The air is sweet out here, so far from the rancid decay of the broken city that was Pleasance. If anything, that should be good for Gabriel. Once they’ve rested enough, they’ll make it out onto the main roads, hitch a ride, find shelter, a hospital. Surely someone can help him.

It’s a little warmer now, with the sun spreading its gaze across the desert. He raises his eyes, squinting into its light, admitting to himself that this much, at least, brings him some modicum of joy. He looks down at Gabriel, smiling quietly to himself when the sun touches his chest, his chin, his face, bathing him in a light that brings his skin closer to how it’s colored when he’s healthy, when he’s fine.

Gabriel coughs, then sputters. His eyes open. Jarod’s heart leaps out of his throat.

“Gabriel?” He struggles to stay calm, to not toss Gabriel’s head helplessly around in his lap. He lowers his voice, speaking as softly as he can. Best not to shock him. “Gabriel. Can you hear me?”

“Hmm,” Gabriel says, in the muzzy voice of someone who’s just awakened from sleep. He looks around himself – at Jarod’s face, then the sun, and back – then winces when he tries to raise his head.

“Not yet,” Jarod says. “You’re injured.”

“I remember. He fucked me up good.” Gabriel turns his head, then winces again. “Ah, shit. That smarts. I think I’ll be okay, though.”

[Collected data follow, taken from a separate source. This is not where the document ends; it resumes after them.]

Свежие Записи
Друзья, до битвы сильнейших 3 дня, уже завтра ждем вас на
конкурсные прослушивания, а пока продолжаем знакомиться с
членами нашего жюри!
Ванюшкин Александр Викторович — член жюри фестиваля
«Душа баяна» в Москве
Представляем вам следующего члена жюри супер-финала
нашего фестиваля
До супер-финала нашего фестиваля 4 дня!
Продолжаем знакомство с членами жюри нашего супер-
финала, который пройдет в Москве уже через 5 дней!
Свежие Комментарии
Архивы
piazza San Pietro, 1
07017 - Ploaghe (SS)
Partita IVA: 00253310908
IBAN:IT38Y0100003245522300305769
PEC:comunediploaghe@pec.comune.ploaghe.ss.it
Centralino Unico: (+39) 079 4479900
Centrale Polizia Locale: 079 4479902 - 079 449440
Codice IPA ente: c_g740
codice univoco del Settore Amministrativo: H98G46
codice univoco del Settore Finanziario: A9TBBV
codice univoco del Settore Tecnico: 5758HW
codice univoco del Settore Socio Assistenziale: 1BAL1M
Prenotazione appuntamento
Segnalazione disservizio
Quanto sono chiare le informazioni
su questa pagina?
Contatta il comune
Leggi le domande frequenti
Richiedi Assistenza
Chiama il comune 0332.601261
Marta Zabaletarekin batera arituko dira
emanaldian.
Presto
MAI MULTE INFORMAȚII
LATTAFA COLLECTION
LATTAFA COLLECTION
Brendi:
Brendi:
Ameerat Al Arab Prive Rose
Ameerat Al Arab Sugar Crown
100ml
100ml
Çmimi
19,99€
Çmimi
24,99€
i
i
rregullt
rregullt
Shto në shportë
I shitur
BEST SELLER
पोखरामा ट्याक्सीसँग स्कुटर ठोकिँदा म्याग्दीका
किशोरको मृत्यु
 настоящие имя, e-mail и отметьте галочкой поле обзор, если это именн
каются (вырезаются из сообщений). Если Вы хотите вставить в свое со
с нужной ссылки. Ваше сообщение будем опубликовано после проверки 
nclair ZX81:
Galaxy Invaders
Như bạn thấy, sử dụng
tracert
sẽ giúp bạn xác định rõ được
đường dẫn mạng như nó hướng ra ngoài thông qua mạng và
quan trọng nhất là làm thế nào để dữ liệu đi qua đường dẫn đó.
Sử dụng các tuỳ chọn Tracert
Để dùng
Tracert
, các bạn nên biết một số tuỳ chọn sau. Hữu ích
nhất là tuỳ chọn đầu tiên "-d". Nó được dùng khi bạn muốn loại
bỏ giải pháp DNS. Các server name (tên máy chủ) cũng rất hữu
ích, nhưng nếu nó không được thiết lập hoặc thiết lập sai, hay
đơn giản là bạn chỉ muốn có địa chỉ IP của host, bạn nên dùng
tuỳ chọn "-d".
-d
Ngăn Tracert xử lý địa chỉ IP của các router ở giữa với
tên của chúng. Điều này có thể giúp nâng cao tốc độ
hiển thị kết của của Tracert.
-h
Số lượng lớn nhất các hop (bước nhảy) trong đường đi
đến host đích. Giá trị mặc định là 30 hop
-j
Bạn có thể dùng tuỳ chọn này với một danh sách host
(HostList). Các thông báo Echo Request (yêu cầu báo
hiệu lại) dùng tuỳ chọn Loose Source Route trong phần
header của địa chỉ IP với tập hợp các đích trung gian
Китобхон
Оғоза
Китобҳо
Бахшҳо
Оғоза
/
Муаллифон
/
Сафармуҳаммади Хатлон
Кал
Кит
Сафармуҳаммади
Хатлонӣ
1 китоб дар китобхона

Venom, a toxin, demon magic, whatever. It’s not important what knocked Gabriel out all this time. It’s as of little importance as what woke him up. The sun, perhaps, its warmth, or its light. What counts is that he’s back. Jarod bends as far down as he can dare, planting a kiss on Gabriel’s forehead.

“The others are looking for supplies. They’ll be so happy to see you’re okay. We made it out of Vertex. We’re at the encampment again. Remember? And once we’re ready, we’re going to head out.”

Gabriel looks down at his chest, his lashes fluttering when he blinks. “And then what? Where do we go?”

Best not to tell him that the world is unchanged just yet. Best to let him see for himself. Jarod shrugs. “I guess we’ll find out once we hit the road.”

“How did we get here anyway?”

“I carried you,” Jarod says, a pinch of pride in his voice.

“All that way?” Gabriel blinks again, incredulous. “But we took a car the last time. The drive, it’s far out.”

Jarod smiles. “I know.”

“I can walk the rest of the way.” Gabriel arches up again, then lurches, grimacing from the pain.

“Stop that,” Jarod scolds. “You’re hurting. You don’t have to walk. I’ll carry you the rest of the way.”

“You will?” Gabriel grins weakly, his teeth perfect in the morning sun, his brown eyes glinting. “My hero. You’re the best.”

“Anything for you,” Jarod says, and he knows that he means it. The breath catches in his lungs. “Everything.”